Council for the Development of Social Science Research in Africa
Conseil pour le développement de la recherche en sciences sociales en Afrique
Conselho para o Desenvolvimento da Pesquisa em Ciências Sociais em África
مجلس تنمية البحوث الإجتماعية في أفريقيا


Sam Moyo By Thandika Mkandawire

Number of visits: 764

In my current state of shock I cannot write much by way of an intellectual tribute to Sam Moyo and his rich life. Such an undertaking will have to wait.

I met Sam in the late 1970s in Dakar at the IDEP library – IDEP was at the time run by Samir Amin and was a real pan-African intellectual magnate. Sam had an uncle who lived in Dakar so he spent his holidays from Fourah Bay College (Sierra Leone) with him. A few years later we were to meet again in Harare where I had been seconded by CODESRIA to advise on setting up the Zimbabwe Institute of Development Studies (ZIDS). Sam belonged to the band of young, enthusiastic graduates who had chosen the uncertainty of a job with the new institute over a much more secure job in government.

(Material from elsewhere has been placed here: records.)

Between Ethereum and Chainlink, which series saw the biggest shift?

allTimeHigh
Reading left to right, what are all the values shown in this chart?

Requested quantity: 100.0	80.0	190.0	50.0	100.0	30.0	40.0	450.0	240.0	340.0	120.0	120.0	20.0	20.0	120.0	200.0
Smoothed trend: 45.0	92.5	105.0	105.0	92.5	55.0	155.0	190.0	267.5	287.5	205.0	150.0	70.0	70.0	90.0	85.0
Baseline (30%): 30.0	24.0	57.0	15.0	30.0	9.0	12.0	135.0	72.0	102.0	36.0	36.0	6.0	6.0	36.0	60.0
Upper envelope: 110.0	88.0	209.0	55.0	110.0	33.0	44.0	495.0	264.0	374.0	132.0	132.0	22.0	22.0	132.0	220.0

Sam immediately demonstrated his zest for research and his prodigious working capacity. His involvement with the institute went beyond doing his own research. He took the task of building the institution very seriously and enthusiastically accepted any tasks demanded of him. And over many years that combination of serious researcher and dedicated institutional builder was to manifest itself on many occasions and in many institutions he was associated with, earning him great esteem.

One memorable characteristic of Sam was his intellectual tenacity to delve into a subject with all the energy he could muster. The “Land Question” in Zimbabwe took huge amounts of his time and energy. There were four aspects to his preoccupation. The first aspect was a passion for social justice. The second aspect was simply intellectual drive to understand one the most important social processes in the Third World – the land reform in Zimbabwe– whose significance was being downplayed by scholars from an amazing range of ideological persuasions for whom the massive transfer of property was reduced to something about “Mugabe and his cronies”. The third aspect was his insistence on having African voices heard on critical matters relating to Africa and his belief that this demanded rigorous work and institutional backing. And finally there was keenness to link African research to research elsewhere in the “Global South“.

His position on the land question was principled and no threat of withdrawal of funding of his institute bent his intellectual integrity. He was bitter and disappointed by the de-campaigning of the institute by fellow scholars with close links to funders.

I once sent him a link to an article in the New York Times citing his work on land in Zimbabwe. This was no minor thing given what had been a systematic effort to blackout the work of his institute and the financial strangulation it was being subjected to. But he took it all in stride. However I do know for sure that he took pride from the knowledge that he and his team had beaten the media blackout. He also knew he had won the intellectual battle.

Towards the end of his life he had shifted his interests towards two new concerns. One was the productivity of the newly acquired farms and the other was the emerging social differentiation in the new agrarian dispensations. These are two questions that arise after any major land reform such as the one that Zimbabwe carried out. He had problems raising funds for this research programme. It is sad that death has denied him the time to pursue research in these areas.

His departure has deprived us not only of a major scholar but also of one of the outstanding pillars of the African social sciences institutional architecture.

Sam loved the research community and was generous with his time as many scholars visiting Harare will testify.

Sam and I became close family friends. Members of my family and I will miss his humility, care, warmth and kindness.